You can see the documentation for this here: https://spark.apache.org/docs/latest/configuration.html

Cheers

avatar
Contributor

@Subramaniam Ramasubramania - Thanks for the feedback. I'm glad this will work with multiple applications. I tried it with the Pi example, but since that example executes so fast, it was still grabbing the 40000 port for both jobs. I'm relieved to know this will work long term.

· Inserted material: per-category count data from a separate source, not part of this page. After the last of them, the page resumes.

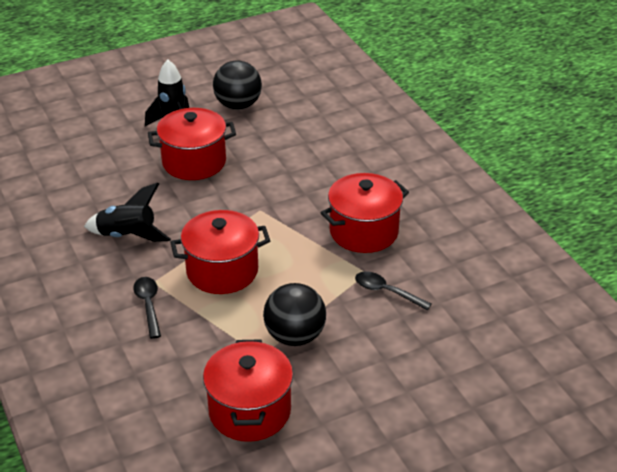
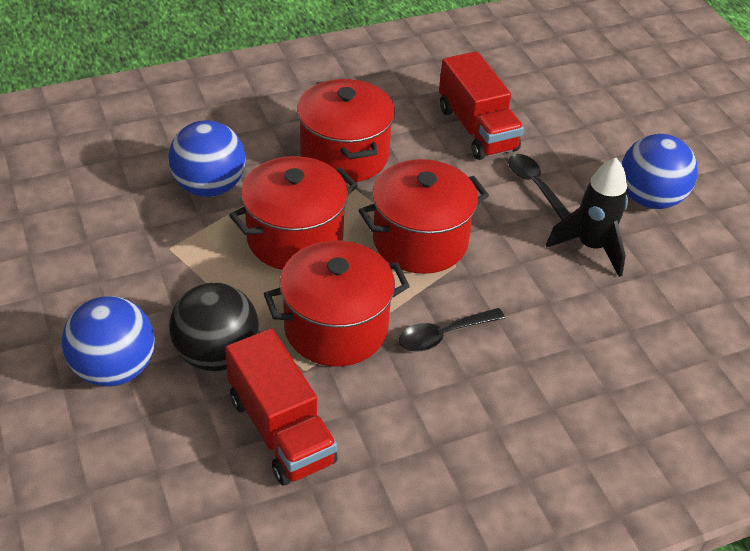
black ball: [213,60,262,110] [263,283,326,346] = 2 -> [169,282,259,371] = 1
black rocket: [84,183,171,242] [145,60,189,126] = 2 -> [546,158,628,277] = 1
blue ball: none = 0 -> [62,296,155,387] [169,120,246,197] [621,134,698,209] = 3
red truck: none = 0 -> [225,328,338,485] [439,51,524,160] = 2

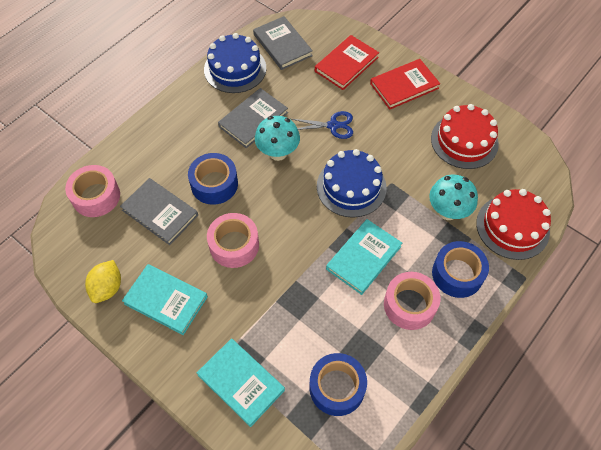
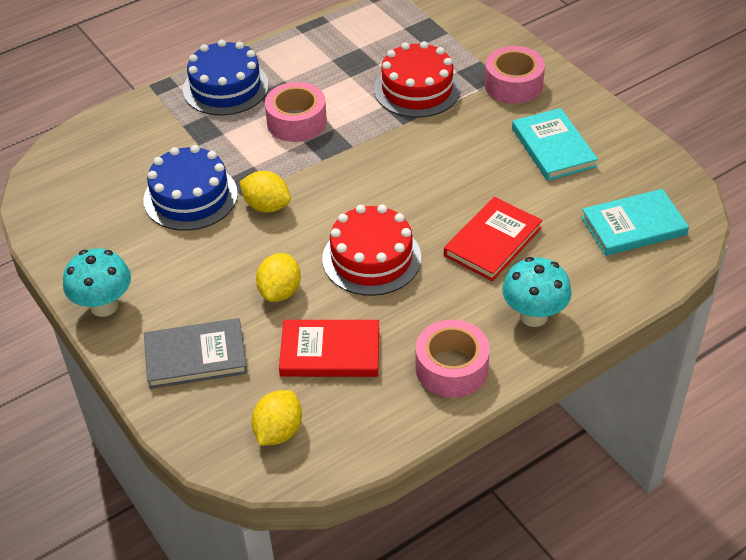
blue scissors: [292,111,353,139] = 1 -> none = 0
blue tape: [188,153,238,205] [309,353,367,416] [432,241,489,298] = 3 -> none = 0
grey book: [120,178,198,245] [218,88,288,148] [253,16,313,70] = 3 -> [144,318,247,389] = 1
turquoise book: [122,264,208,335] [197,338,285,427] [326,219,402,295] = 3 -> [512,108,598,181] [581,189,689,256] = 2
yellow lemon: [85,260,121,303] = 1 -> [239,171,291,212] [252,390,302,446] [256,253,301,302] = 3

So for the port spacing, based on your recommendation, should I do the following: spark.blockManager.port = 40000, spark.broadcast.port = 40033, spark.driver.port = 40065, spark.executor.port = 40097, spark.fileserver.port = 40129, spark.replClassServer.port = 40161, spark.port.maxRetries = 5000? I know 5000 ports is a lot for the max retries, but I could probably bring that down to like 250, I just wanted to be safe. Does this sound better than what I have?

avatar
Explorer

That seems more reasonable. But if you want to reduce the the port.maxRetries to 250, then better have a spacing of 250. And I think there was a typo, 40000-40031 is 32 ports so you can change it to 40032 if you are using maxRetries to 32 ports.

And again, the executor ports will depend on what mode you are running spark on(standalone vs cluster vs client).